Gilbert: OMG KUYA HELLO GOOD EVENING!!!! It's like so dark naman here in your house I can't see a thing!!!!

Zombie: Bleurrrrgughgghgghghhh.

Gilbert: Saan ang daan kuya?? It's so dark kasi I can't see the floor oh!!

Zombie: Blerrrrrugghghghghgh saaa kaaaaanaannnn poooooo.

Gilbert: Oh that's great!! Please guide us because like, you know, this is like, um, youre house and we're just here to visit, diba??

Zombie: Bleeeeeerrrrrrughghghghghghggghgh hindi ka na makakalabas sa bahay na ito nang buhaaayyyy!!

Gilbert: OMG kuya, that's why you're supposed to guide us kasi nga it's super darrrrrrk here!! Para makalabas kami!!

Zombie: Bleeeeeeerrrrughghghghghgh huling araw mo na sa mundong ito!!

Gilbert: Kuya naman, that's so scary!! I don't want to die yet!!!! Your house is still very dark o, we can't see our way!!!! You're supposed to be our guides in your, like, wonderful and dark mansion, isn't itttttttttt??

Zombie: Bleeeeerrrrghghghghghghh tumahimik kaaa, tumahimik kaaaa!!!! TUMAHIMIK KAAAAAAAAAAAAAAA!!!!

** Note: I don't talk this way normally, as most people may know. I had to use my extremely konyo accent to, um, add more character to the ditziness.**

- As we went along the haunted maze, things got a bit creepier. One of the memorable characters inside was a big butcher guy who supposedly chopped up humans instead of beef or pork parts. He chased me a bit (with a big meat cleaving knife on one hand,) and did a weird snicker. He was one of the more effective characters for me; he really disturbed me, and scared me.

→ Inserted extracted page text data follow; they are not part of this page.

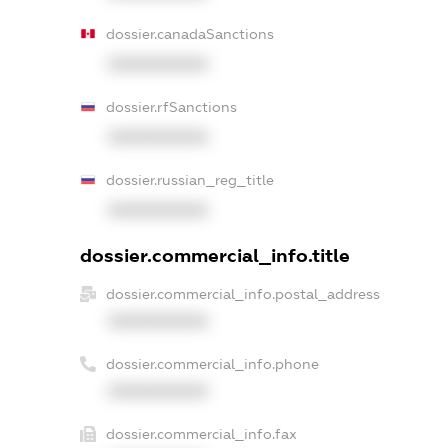
dossier.canadaSanctions
XXXXXXXXXX
dossier.rfSanctions
XXXXXXXXXX
dossier.russian_reg_title
XXXXXXXXXX
dossier.commercial_info.title
dossier.commercial_info.postal_address
XXXXXXXXXX
dossier.commercial_info.phone
XXXXXXXXXX
dossier.commercial_info.fax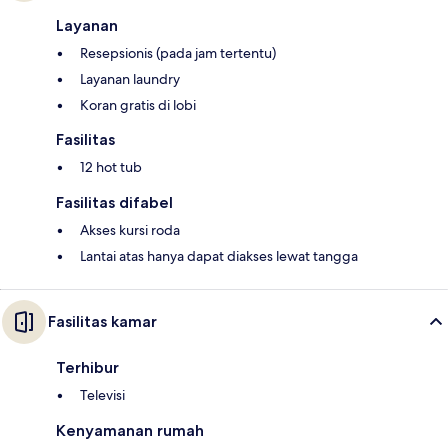
Layanan
Resepsionis (pada jam tertentu)
Layanan laundry
Koran gratis di lobi
Fasilitas
12 hot tub
Fasilitas difabel
Akses kursi roda
Lantai atas hanya dapat diakses lewat tangga
Fasilitas kamar
Terhibur
Televisi
Kenyamanan rumah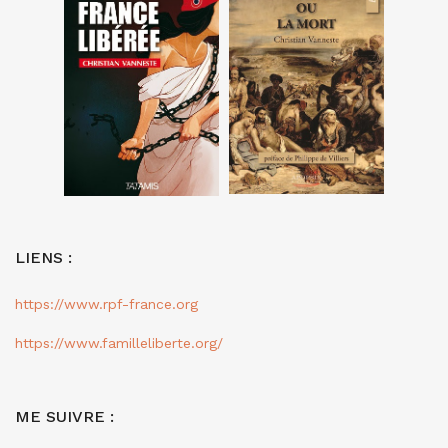
LIENS :
https://www.rpf-france.org
https://www.familleliberte.org/
ME SUIVRE :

- The second maze was a small chapel and a cemetery. The chapel was my favorite part. We heard a recording of a wailing woman as we were about to enter the chapel. Upon stepping inside, it had the scene of a wake, with many women seated on the pews - the catch was, only one of them was real, and all the others were just dummy women. The real one would pounce on scared passers by, and startle everyone. That was my favorite scare of the night. (Wow, that's a sentence I never thought I'd say.)

- The cemetery was not too scary, because it was an open area, and there were too many distractions, like the big bright Sofitel, or the ferris wheel from Star City, and the booming music from the Scream Park bar. The zombies were a bit predictable too, except for a few who really hid well.

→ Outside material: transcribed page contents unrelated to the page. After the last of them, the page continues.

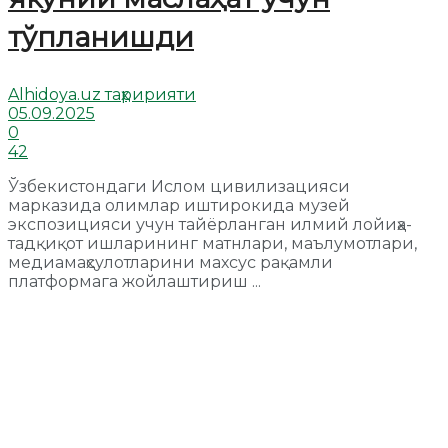
тўпланишди
Alhidoya.uz таҳририяти
05.09.2025
0
42
Ўзбекистондаги Ислом цивилизацияси
марказида олимлар иштирокида музей
экспозицияси учун тайёрланган илмий лойиҳа-
тадқиқот ишларининг матнлари, маълумотлари,
медиамаҳсулотларини махсус рақамли
платформага жойлаштириш ...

- Berna and Nathalie went in for a second round, while Bless, Jessica, and I stayed outside to take photos with the other walking/limping zombies. We sat on the steps in front of the soon-to-open "asylum" (and I would probably experience more interesting scares too, that is if I ever decide to go back to Scream Park Manila.) I also took photos in one of the dummy coffins. I know some might find it scandalous, but I've always been curious about what it felt like being inside a coffin (and NO I absolutely do not want to die yet.)

My "scandalous" photo.



Thurillllurrrrr!!








The Spice Girls - Scary Spice in the middle.

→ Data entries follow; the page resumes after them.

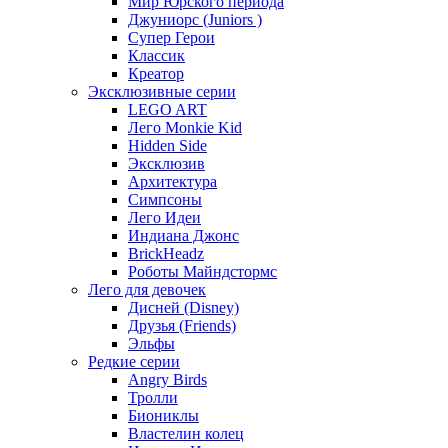
Мир Юрского периода
Джуниорс (Juniors )
Супер Герои
Классик
Креатор
Эксклюзивные серии
LEGO ART
Лего Monkie Kid
Hidden Side
Эксклюзив
Архитектура
Симпсоны
Лего Идеи
Индиана Джонс
BrickHeadz
Роботы Майндстормс
Лего для девочек
Дисней (Disney)
Друзья (Friends)
Эльфы
Редкие серии
Angry Birds
Тролли
Биониклы
Властелин колец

- After Berna and Nathalie finished their second round inside the mansion, thankfully without Berna punching anyone inside (she admitted to having punching tendencies when startled,) we went home. During the car ride, we didn't dare look at the sampaguita vendors who approached the car, because our Scream Park hangover programmed us to believe that those sampaguita vendors were zombies too. However, we did have a good laugh about everything, and for the record, I haven't had nightmares about the zombies.